▶ _Task goal_: Using the data below, return the stretch from the line that contains "2: (658, 175)" through the line that contains "18: (603, 196)", both included, exactly as it stands and nothing beyond it.
*** Supplied records ***
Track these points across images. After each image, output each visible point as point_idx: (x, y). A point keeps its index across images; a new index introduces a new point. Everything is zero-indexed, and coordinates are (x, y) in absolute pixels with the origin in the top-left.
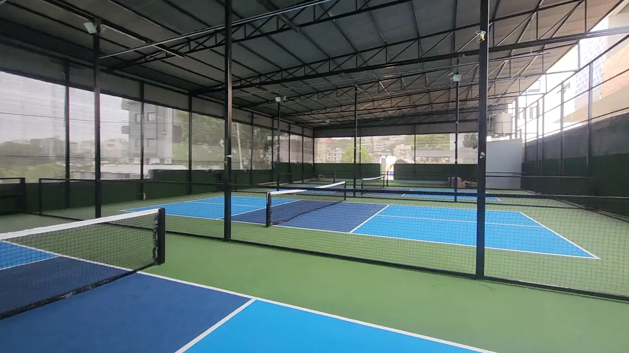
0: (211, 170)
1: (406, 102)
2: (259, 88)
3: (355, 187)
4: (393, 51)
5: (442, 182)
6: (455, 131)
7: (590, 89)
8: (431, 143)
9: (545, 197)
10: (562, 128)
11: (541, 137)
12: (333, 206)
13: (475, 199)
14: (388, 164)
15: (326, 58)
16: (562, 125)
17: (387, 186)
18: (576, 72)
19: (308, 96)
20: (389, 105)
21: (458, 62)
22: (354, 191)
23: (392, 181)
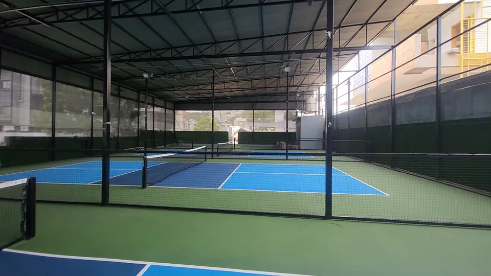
0: (77, 137)
1: (247, 85)
2: (129, 64)
3: (212, 150)
4: (245, 44)
5: (271, 146)
6: (286, 108)
7: (366, 83)
8: (264, 116)
9: (340, 155)
10: (349, 109)
11: (336, 114)
12: (198, 166)
13: (324, 158)
14: (234, 131)
15: (191, 44)
16: (349, 106)
17: (234, 148)
18: (358, 72)
19: (172, 75)
20: (236, 87)
21: (289, 58)
22: (212, 154)
23: (237, 145)
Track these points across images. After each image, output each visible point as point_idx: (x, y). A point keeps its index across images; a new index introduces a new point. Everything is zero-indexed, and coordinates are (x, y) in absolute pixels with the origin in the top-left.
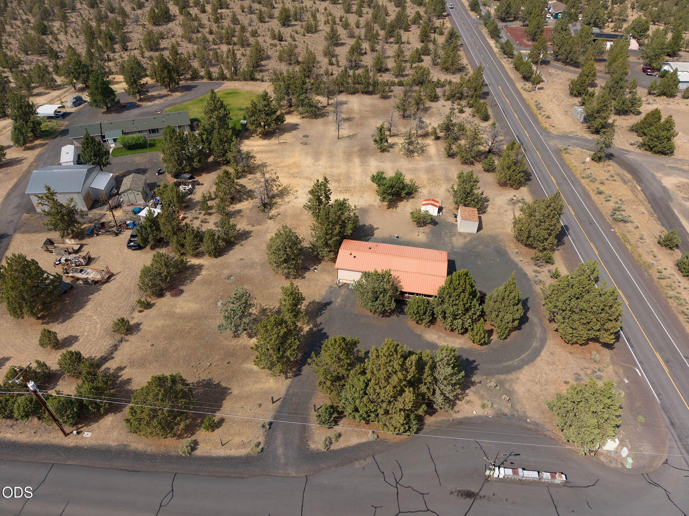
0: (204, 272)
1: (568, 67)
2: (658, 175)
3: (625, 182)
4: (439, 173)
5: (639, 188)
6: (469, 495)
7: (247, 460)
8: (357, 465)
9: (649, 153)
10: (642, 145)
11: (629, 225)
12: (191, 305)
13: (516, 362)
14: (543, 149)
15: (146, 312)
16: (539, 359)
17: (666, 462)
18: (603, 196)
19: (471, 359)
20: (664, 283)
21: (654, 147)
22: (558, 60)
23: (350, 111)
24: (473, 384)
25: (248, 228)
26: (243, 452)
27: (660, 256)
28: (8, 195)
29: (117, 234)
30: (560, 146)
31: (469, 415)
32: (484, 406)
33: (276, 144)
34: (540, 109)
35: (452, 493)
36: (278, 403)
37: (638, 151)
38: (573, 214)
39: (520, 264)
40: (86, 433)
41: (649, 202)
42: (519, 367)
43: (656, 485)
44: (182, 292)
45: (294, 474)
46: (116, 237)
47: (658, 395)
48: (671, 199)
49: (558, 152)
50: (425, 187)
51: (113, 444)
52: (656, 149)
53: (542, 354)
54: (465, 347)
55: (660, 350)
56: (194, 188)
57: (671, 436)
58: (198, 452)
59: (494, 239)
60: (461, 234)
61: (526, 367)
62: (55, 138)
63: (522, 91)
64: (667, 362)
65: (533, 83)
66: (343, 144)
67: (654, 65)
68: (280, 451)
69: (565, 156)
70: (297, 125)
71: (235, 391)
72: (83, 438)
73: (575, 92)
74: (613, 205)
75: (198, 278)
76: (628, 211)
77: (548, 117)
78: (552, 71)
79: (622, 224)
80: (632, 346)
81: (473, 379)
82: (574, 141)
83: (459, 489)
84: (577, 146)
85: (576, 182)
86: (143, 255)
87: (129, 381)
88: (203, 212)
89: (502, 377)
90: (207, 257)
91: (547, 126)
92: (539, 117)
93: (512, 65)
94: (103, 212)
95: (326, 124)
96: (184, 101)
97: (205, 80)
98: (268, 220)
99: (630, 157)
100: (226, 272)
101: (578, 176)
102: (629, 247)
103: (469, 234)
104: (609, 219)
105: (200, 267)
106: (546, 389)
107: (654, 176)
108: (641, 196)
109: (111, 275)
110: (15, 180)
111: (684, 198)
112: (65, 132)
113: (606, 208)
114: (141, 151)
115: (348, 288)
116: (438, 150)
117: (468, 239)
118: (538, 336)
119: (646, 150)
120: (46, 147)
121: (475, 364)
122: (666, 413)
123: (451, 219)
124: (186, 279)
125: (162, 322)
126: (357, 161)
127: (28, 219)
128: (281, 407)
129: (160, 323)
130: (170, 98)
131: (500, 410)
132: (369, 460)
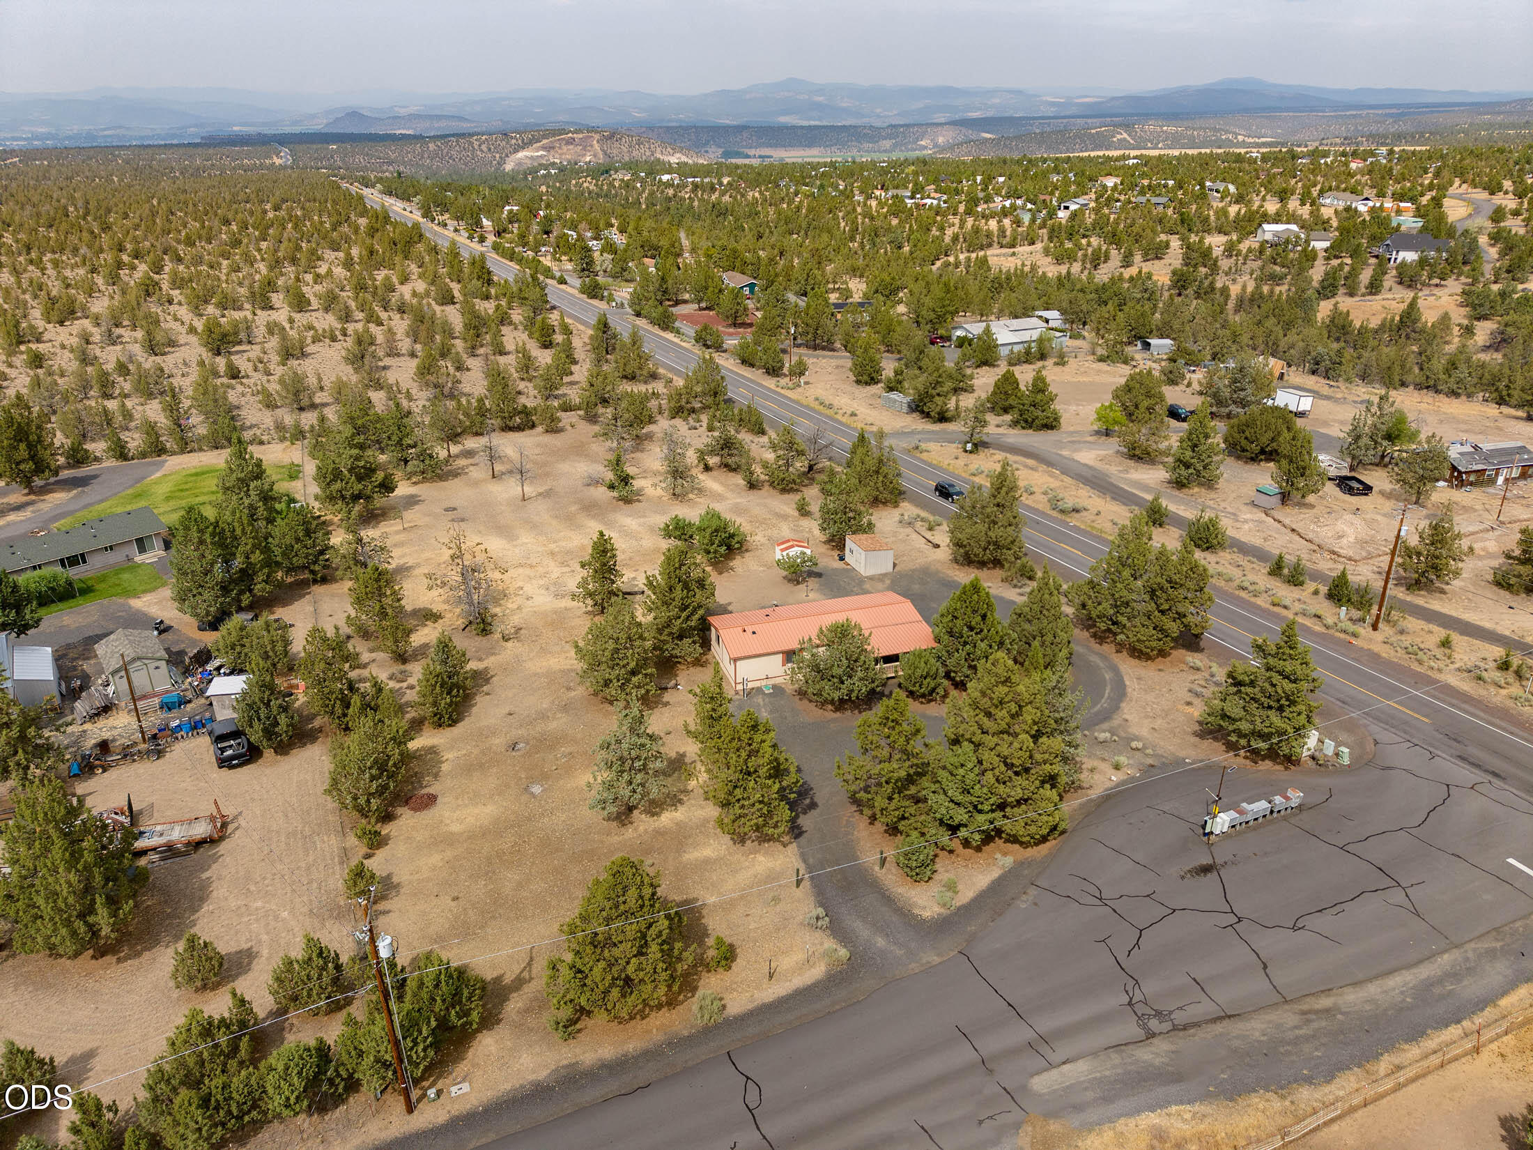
0: (448, 756)
1: (818, 352)
3: (1033, 469)
4: (758, 512)
6: (1206, 869)
7: (835, 981)
8: (1022, 905)
9: (1030, 431)
11: (1084, 514)
12: (476, 811)
13: (1105, 703)
15: (380, 854)
16: (1129, 690)
22: (799, 346)
25: (475, 666)
26: (817, 973)
29: (160, 754)
30: (905, 445)
31: (1109, 785)
33: (397, 532)
34: (830, 407)
35: (1183, 878)
36: (807, 883)
37: (1012, 431)
40: (454, 1089)
41: (1085, 484)
42: (1116, 708)
43: (1389, 768)
44: (432, 799)
45: (936, 960)
46: (160, 761)
48: (1108, 476)
49: (909, 453)
50: (753, 532)
52: (1035, 425)
53: (1128, 683)
57: (1354, 715)
58: (735, 1008)
59: (926, 572)
60: (870, 578)
61: (1123, 705)
65: (792, 374)
66: (540, 506)
67: (941, 332)
69: (924, 456)
70: (413, 497)
71: (709, 898)
72: (453, 1100)
74: (1045, 497)
77: (853, 415)
79: (1074, 514)
80: (1222, 639)
86: (268, 771)
89: (1107, 725)
90: (430, 731)
91: (862, 425)
93: (732, 360)
95: (476, 484)
96: (93, 504)
97: (110, 463)
99: (1011, 440)
101: (966, 474)
103: (885, 575)
104: (1055, 513)
105: (435, 751)
107: (1061, 455)
108: (1068, 480)
109: (224, 825)
111: (1120, 471)
113: (1038, 503)
114: (61, 605)
116: (727, 485)
117: (889, 582)
119: (1023, 428)
123: (838, 564)
124: (418, 776)
128: (815, 885)
130: (41, 507)
131: (1143, 763)
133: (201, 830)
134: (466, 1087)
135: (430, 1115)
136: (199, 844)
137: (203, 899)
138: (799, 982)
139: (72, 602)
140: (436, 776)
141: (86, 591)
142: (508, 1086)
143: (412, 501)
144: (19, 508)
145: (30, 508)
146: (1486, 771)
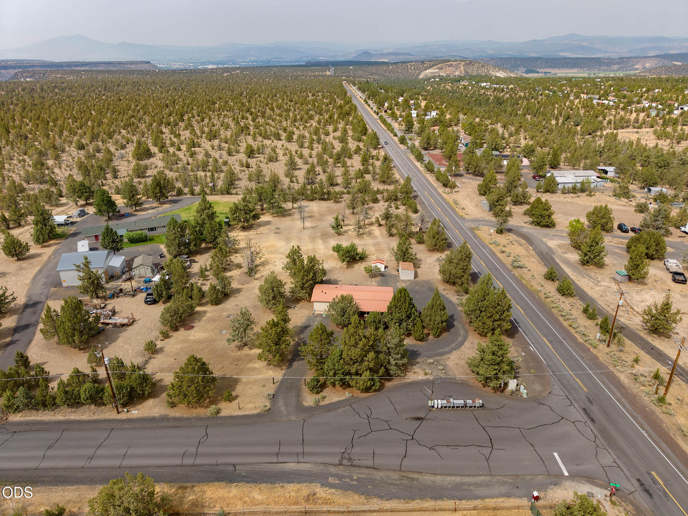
***
▶ _Answer section_:
2: (658, 175)
3: (625, 182)
4: (439, 173)
5: (639, 188)
6: (469, 495)
7: (247, 460)
8: (357, 465)
9: (649, 153)
10: (642, 145)
11: (629, 225)
12: (191, 305)
13: (516, 362)
14: (543, 149)
15: (146, 312)
16: (539, 359)
17: (666, 462)
18: (603, 196)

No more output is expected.